Country Diary: Suddenly I Want to Hear a Willow Warbler | Birds
OOvernight showers call for an early morning rescue mission along the riverside path, before the rush of people trampling begins. Forefingers and thumbs squeeze the snails which slide to the right and launch them into a meadow where the reed and rush warblers sing. Snails tilting their eye stalks to the left are picked up and dropped on grass beds under the willows. Please don’t break. From the canopy above my hunched shoulders flows the song of blackcaps, garden warblers and warblers.
Something is missing from this chorus of warblers, if the names are to be believed. I don’t recall hearing a willow warbler among these thorny groves this year or another, although it is probably the most common warbler in Britain, and there are hundreds of willows here with welcoming branches . To the south, the sandy land on which the heathland lies seems to be the preferred nesting area for the Willow Warbler. The birch warbler might be a better name for this bird, as it thrives in the pioneer forests that arise once the conifer plantations are cleared.
I remember the first of the year at the RSPB reserve one morning in mid-April, I tuned in just when I encountered a couple walking the other way. “Can you hear that song falling?” I blurted out. “It’s a willow warbler and it just arrived from Africa.”
Today I find myself half-running towards the moor, eager to hear the warbler’s dying cadence again, perhaps to taste its melody one last time before the songbird’s spring comes. turn off. A French birding site calls the song of the willow warbler unmistakable (undoubted).
There, from a solitary birch tree overlooking the open moor, come those hesitant and stuttering first notes, similar to those of a chaffinch.

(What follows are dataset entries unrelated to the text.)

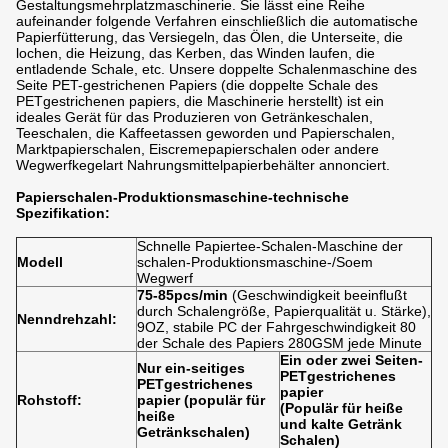
Gestaltungsmehrplatzmaschinerie. Sie lässt eine Reihe
aufeinander folgende Verfahren einschließlich die automatische
Papierfütterung, das Versiegeln, das Ölen, die Unterseite, die
lochen, die Heizung, das Kerben, das Winden laufen, die
entladende Schale, etc. Unsere doppelte Schalenmaschine des
Seite PET-gestrichenen Papiers (die doppelte Schale des
PETgestrichenen papiers, die Maschinerie herstellt) ist ein
ideales Gerät für das Produzieren von Getränkeschalen,
Teeschalen, die Kaffeetassen geworden und Papierschalen,
Marktpapierschalen, Eiscremepapierschalen oder andere
Wegwerfkegelart Nahrungsmittelpapierbehälter annonciert.
Papierschalen-Produktionsmaschine-
technische
Spezifikation:
Schnelle Papiertee-Schalen-Maschine der
Modell
schalen-Produktionsmaschine-/Soem
Wegwerf
75-85pcs/min
(Geschwindigkeit beeinflußt
durch Schalengröße, Papierqualität u. Stärke),
Nenndrehzahl:
9OZ, stabile PC der Fahrgeschwindigkeit 80
der Schale des Papiers 280GSM jede Minute
Ein oder zwei Seiten-
Nur ein-seitiges
PETgestrichenes
PETgestrichenes
papier
Rohstoff:
papier (populär für
(Populär für heiße
heiße
und kalte Getränk
Getränkschalen)
Schalen)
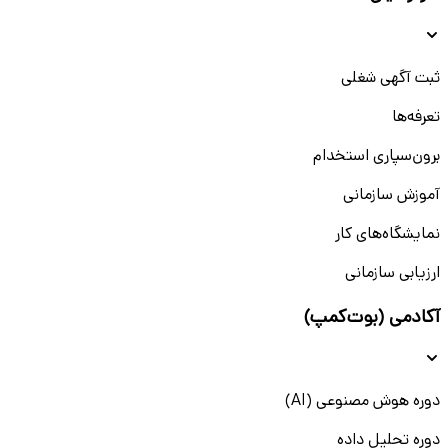
ثبت آگهی شغلی
تعرفه‌ها
برون‌سپاری استخدام
آموزش سازمانی
نمایشگاه‌های کار
ارزیابی سازمانی
آکادمی (بوت‌کمپ)
دوره هوش مصنوعی (AI)
دوره تحلیل داده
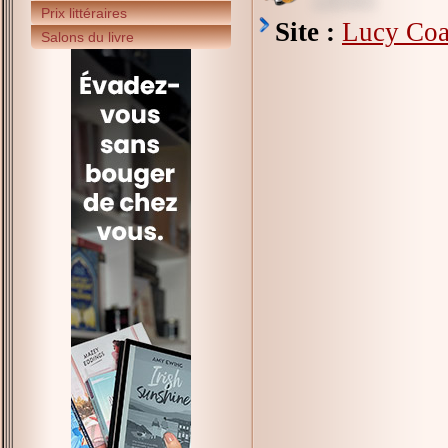
Prix littéraires
Site :
Lucy Coa
Salons du livre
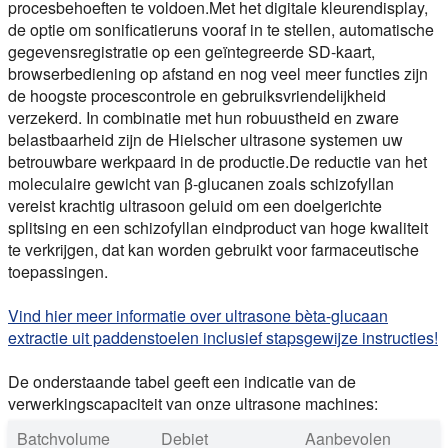
procesbehoeften te voldoen.Met het digitale kleurendisplay,
de optie om sonificatieruns vooraf in te stellen, automatische
gegevensregistratie op een geïntegreerde SD-kaart,
browserbediening op afstand en nog veel meer functies zijn
de hoogste procescontrole en gebruiksvriendelijkheid
verzekerd. In combinatie met hun robuustheid en zware
belastbaarheid zijn de Hielscher ultrasone systemen uw
betrouwbare werkpaard in de productie.De reductie van het
moleculaire gewicht van β-glucanen zoals schizofyllan
vereist krachtig ultrasoon geluid om een doelgerichte
splitsing en een schizofyllan eindproduct van hoge kwaliteit
te verkrijgen, dat kan worden gebruikt voor farmaceutische
toepassingen.
Vind hier meer informatie over ultrasone bèta-glucaan
extractie uit paddenstoelen inclusief stapsgewijze instructies!
De onderstaande tabel geeft een indicatie van de
verwerkingscapaciteit van onze ultrasone machines:
Batchvolume
Debiet
Aanbevolen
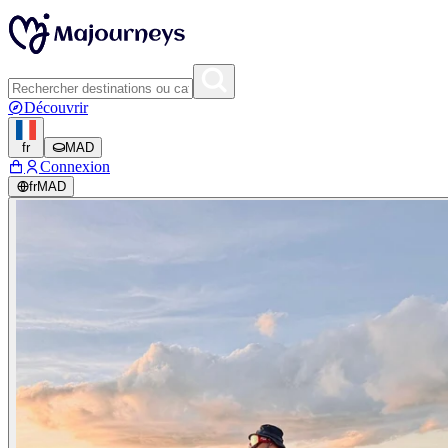
Découvrir
fr
MAD
Connexion
fr
MAD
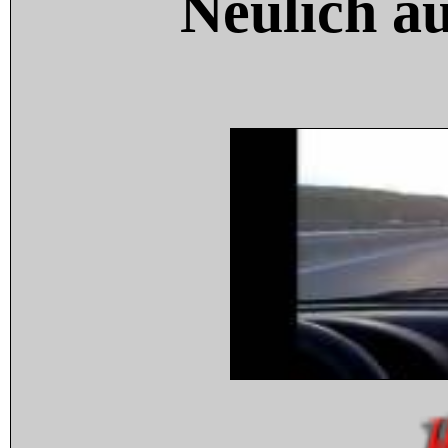
Neulich a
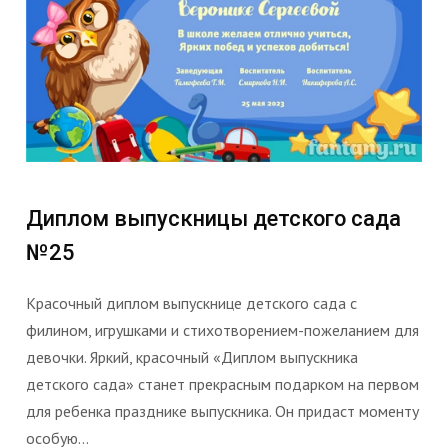
Диплом выпускницы детского сада
№25
Красочный диплом выпускнице детского сада с
филином, игрушками и стихотворением-пожеланием для
девочки. Яркий, красочный «Диплом выпускника
детского сада» станет прекрасным подарком на первом
для ребенка празднике выпускника. Он придаст моменту
особую...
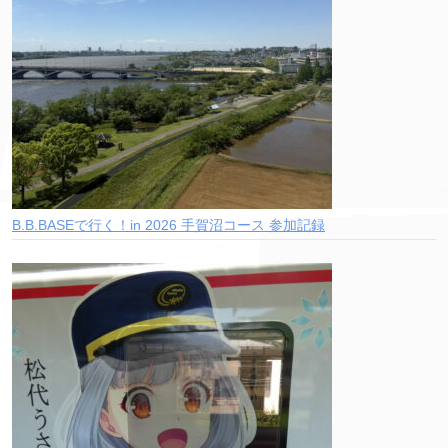
B.B.BASEで行く！in 2026 手賀沼コース 参加記録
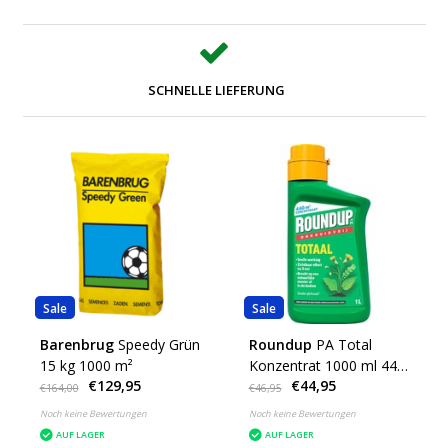
SCHNELLE LIEFERUNG
Sale
Sale
Barenbrug
Speedy Grün
Roundup
PA Total
15 kg 1000 m²
Konzentrat 1000 ml 440
€129,95
€44,95
m2
€164,00
€46,95
Noch keine Bewertungen
Noch keine Bewertungen
AUF LAGER
AUF LAGER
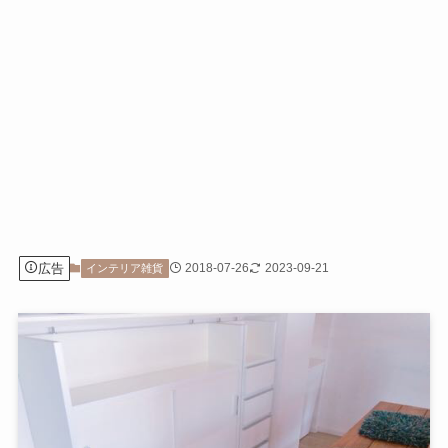
広告
2018-07-26
2023-09-21
インテリア雑貨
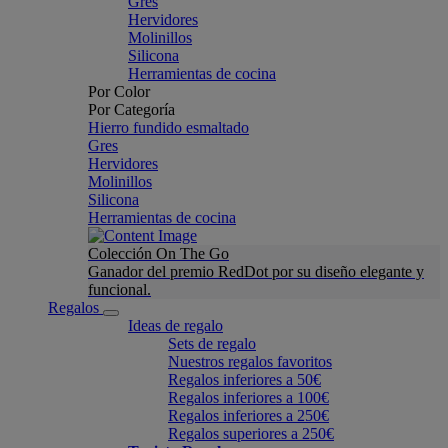
Gres
Hervidores
Molinillos
Silicona
Herramientas de cocina
Por Color
Por Categoría
Hierro fundido esmaltado
Gres
Hervidores
Molinillos
Silicona
Herramientas de cocina
Colección On The Go
Ganador del premio RedDot por su diseño elegante y
funcional.
Regalos
Ideas de regalo
Sets de regalo
Nuestros regalos favoritos
Regalos inferiores a 50€
Regalos inferiores a 100€
Regalos inferiores a 250€
Regalos superiores a 250€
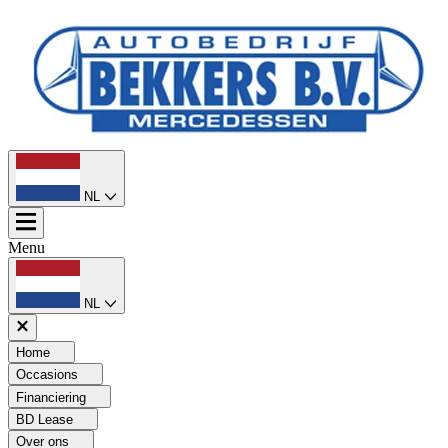
NL
Menu
NL
Home
Occasions
Financiering
BD Lease
Over ons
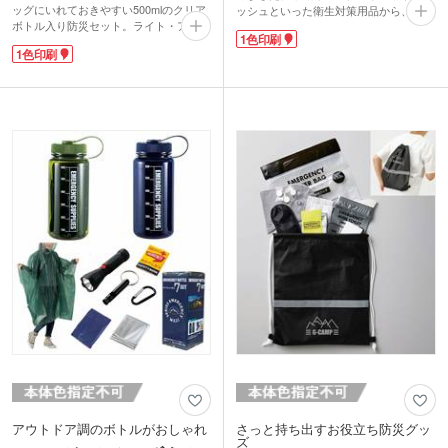
ッグにいれておきやすい500mlのクリア
ッシュといった衛生対策用品から、避難
ボトル入り防災セット。ライト・アルミ
時に使える軍手・ホイッスル・ライト、
1色印刷
ブランケットなど災害時の便利アイテム
避難所で使えるアルミブランケット・ゴ
1色印刷
6点入りです。ボトルは水に強いので、
ミ袋・圧縮タオルといった最低限揃えた
常備薬・マスク・ガジェット用ケーブル
いものが入っています。意外と忘れがち
など濡れると困る物を入れておくのもお
なメモセットがあるのも嬉しいポイント
ススメ!水分補給時にも役立ち、同梱の
です。
「防災ガイド」に連絡先を記入して入れ
持ち出しバッグに1色で名入れできま
ておけば万が一の災害時も安心ですね。
す。防災イベントや住宅展示場での来場
ボトルに1色でロゴを名入れ可能です。
記念品などにいかがでしょうか。誰もが
地域の防災イベントや、子供会の記念品
もらって嬉しいアイテムです。
などにいかがでしょうか。
アウトドア調のボトルがおしゃれ
さっと持ち出すお役立ち防災グッ
ズ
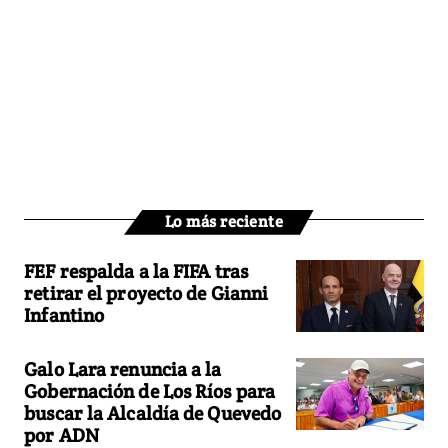
Lo más reciente
FEF respalda a la FIFA tras
retirar el proyecto de Gianni
Infantino
Galo Lara renuncia a la
Gobernación de Los Ríos para
buscar la Alcaldía de Quevedo
por ADN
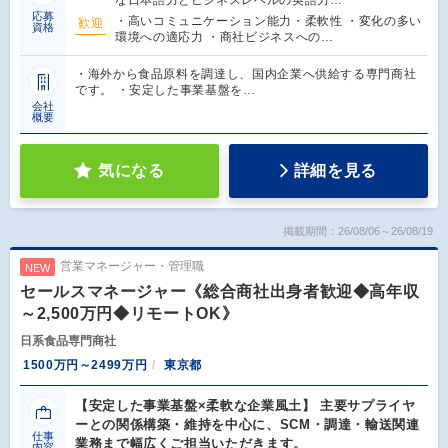
応募
・高いコミュニケーション能力・柔軟性 ・変化の多い
歓迎
資格
環境への適応力 ・商社ビジネスへの…
・海外から食品原料を調達し、国内企業へ供給する専門商社
です。 ・安定した事業基盤を…
会社
概要
気になる
詳細を見る
掲載期間：26/08/06～26/08/19
営業マネージャー・管理職
NEW
セールスマネージャー《総合商社出身者歓迎◆高年収
～2,500万円◆リモートOK》
日系食品専門商社
1500万円～2499万円
東京都
【安定した事業基盤×柔軟な企業風土】 主要サプライヤ
ーとの関係構築・維持を中心に、SCM・調達・輸送関連
仕事
業務まで幅広くご担当いただきます。
内容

And then the willow warbler’s USP: a keyboard stroke descending so rapidly in a liquid cascade that the repeated – or nearly repeated – notes are lost in what appears to be a musical free fall. He chants the phrase over and over again, with pauses of a few seconds in between. Repetition does not dull the appetite; every bit of somersault fades and I want more.
On the new moor, a denser stand of trees, the height of a giraffe’s ear, and one, two, four birds within earshot. Birch Warblers.